Please copy exactly the lines from the top of the data through the line containing "thumb tip: (407, 19)", and nothing else.

____________________

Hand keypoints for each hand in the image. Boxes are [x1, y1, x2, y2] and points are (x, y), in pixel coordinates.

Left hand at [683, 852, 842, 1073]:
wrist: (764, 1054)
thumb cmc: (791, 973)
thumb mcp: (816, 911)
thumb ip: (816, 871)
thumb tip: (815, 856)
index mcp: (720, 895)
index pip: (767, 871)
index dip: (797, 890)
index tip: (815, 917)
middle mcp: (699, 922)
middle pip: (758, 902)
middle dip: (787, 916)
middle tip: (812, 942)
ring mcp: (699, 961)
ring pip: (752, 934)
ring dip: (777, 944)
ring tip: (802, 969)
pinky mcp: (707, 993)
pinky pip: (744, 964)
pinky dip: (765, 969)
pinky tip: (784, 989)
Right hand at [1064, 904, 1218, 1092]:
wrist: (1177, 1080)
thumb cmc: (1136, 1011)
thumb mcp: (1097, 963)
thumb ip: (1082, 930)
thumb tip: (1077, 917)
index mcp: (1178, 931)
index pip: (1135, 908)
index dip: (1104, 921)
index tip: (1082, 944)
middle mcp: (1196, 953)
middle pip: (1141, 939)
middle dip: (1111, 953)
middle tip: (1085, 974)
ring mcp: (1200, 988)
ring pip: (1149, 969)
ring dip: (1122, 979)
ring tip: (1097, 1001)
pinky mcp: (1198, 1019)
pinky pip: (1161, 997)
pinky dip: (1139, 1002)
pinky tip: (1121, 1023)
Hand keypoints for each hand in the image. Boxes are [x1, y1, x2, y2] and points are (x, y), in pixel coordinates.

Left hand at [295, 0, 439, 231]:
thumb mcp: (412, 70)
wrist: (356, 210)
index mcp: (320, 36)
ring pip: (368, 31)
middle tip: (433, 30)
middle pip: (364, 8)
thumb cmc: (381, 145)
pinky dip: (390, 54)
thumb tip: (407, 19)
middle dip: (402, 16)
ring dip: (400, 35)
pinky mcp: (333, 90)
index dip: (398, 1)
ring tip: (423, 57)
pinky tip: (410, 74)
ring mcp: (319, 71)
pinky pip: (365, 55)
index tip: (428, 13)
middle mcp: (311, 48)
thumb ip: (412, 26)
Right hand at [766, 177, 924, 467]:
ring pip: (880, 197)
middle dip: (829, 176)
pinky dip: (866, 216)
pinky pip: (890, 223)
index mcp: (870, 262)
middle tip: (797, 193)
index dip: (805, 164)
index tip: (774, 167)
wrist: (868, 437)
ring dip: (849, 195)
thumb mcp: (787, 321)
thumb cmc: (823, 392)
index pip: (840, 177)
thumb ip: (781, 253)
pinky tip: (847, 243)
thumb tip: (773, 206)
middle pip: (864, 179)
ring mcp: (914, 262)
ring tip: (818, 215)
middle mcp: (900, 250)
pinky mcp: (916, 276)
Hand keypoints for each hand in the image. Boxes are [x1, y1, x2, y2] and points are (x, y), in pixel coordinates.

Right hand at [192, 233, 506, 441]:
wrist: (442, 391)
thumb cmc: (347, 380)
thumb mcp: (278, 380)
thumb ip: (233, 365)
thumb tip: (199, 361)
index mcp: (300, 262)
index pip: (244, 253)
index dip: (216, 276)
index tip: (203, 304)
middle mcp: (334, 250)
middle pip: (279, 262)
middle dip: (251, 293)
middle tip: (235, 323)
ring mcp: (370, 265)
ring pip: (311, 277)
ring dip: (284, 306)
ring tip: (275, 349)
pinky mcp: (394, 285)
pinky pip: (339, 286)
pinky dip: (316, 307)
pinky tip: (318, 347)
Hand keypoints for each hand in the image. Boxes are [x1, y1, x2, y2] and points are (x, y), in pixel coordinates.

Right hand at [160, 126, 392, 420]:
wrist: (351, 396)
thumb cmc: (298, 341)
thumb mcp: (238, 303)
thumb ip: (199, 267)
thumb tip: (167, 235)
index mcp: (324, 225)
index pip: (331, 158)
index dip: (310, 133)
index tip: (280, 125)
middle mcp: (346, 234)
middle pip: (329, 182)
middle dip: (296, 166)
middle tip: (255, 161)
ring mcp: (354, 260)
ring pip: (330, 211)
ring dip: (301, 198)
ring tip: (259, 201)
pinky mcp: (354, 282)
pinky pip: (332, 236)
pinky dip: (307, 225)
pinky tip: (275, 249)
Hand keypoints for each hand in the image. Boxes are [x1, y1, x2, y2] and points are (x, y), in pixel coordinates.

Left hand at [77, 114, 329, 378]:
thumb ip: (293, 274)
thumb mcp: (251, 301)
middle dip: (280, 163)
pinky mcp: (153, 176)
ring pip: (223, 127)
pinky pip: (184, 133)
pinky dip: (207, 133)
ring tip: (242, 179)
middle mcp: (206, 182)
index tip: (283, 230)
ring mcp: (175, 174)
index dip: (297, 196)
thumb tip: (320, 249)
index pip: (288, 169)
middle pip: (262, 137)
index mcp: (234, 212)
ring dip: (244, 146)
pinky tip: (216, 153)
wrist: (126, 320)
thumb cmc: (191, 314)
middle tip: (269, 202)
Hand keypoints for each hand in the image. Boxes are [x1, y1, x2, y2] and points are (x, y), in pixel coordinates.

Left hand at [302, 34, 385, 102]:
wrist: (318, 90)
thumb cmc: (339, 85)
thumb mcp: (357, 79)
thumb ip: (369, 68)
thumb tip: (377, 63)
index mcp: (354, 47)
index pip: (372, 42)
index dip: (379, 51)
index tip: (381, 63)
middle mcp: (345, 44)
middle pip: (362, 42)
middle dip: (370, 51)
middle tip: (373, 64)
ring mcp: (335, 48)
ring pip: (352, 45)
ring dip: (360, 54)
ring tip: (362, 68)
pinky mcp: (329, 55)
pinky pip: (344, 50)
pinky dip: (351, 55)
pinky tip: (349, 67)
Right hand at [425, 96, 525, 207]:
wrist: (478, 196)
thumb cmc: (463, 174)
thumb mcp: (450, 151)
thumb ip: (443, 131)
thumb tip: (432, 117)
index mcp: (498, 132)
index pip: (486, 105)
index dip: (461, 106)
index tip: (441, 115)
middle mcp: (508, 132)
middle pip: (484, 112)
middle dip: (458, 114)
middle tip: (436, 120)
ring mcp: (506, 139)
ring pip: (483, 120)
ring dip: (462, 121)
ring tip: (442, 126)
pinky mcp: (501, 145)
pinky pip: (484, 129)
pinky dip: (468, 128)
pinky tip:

____________________

(WRITTEN REPLY)
Hand keypoints for each hand in the image. Boxes are [x1, y1, x2, y2] and points are (x, y), in pixel coordinates.

Left hand at [683, 852, 842, 1073]:
wrist: (764, 1054)
thumb cmc: (791, 973)
thumb mcp: (816, 911)
thumb ip: (816, 871)
thumb tip: (815, 856)
index mcp: (720, 895)
index pip: (767, 871)
index dip: (797, 890)
index tip: (815, 917)
middle mcp: (699, 922)
middle pip: (758, 902)
middle dip: (787, 916)
middle tip: (812, 942)
ring mcp: (699, 961)
ring pip: (752, 934)
ring dip: (777, 944)
ring tip: (802, 969)
pinky mcp: (707, 993)
pinky pip: (744, 964)
pinky dip: (765, 969)
pinky tip: (784, 989)
Right hand at [1064, 904, 1218, 1092]:
wrist: (1177, 1080)
thumb cmc: (1136, 1011)
thumb mcp: (1097, 963)
thumb ip: (1082, 930)
thumb tip: (1077, 917)
index mcp: (1178, 931)
index pip: (1135, 908)
index dip: (1104, 921)
index tip: (1082, 944)
middle mcp: (1196, 953)
middle pip: (1141, 939)
middle dip: (1111, 953)
middle tip: (1085, 974)
ring mcp: (1200, 988)
ring pip: (1149, 969)
ring dip: (1122, 979)
ring tip: (1097, 1001)
pinky mcp: (1198, 1019)
pinky pip: (1161, 997)
pinky dip: (1139, 1002)
pinky tip: (1121, 1023)
Hand keypoints for each hand in the image. Boxes are [x1, y1, x2, y2] and points are (x, y), in pixel coordinates.

Left hand at [295, 0, 439, 231]:
thumb mcp: (412, 70)
wrist: (356, 210)
index mcp: (320, 36)
ring pip: (368, 31)
middle tip: (433, 30)
middle pip: (364, 8)
thumb cmc: (381, 145)
pinky dip: (390, 54)
thumb tip: (407, 19)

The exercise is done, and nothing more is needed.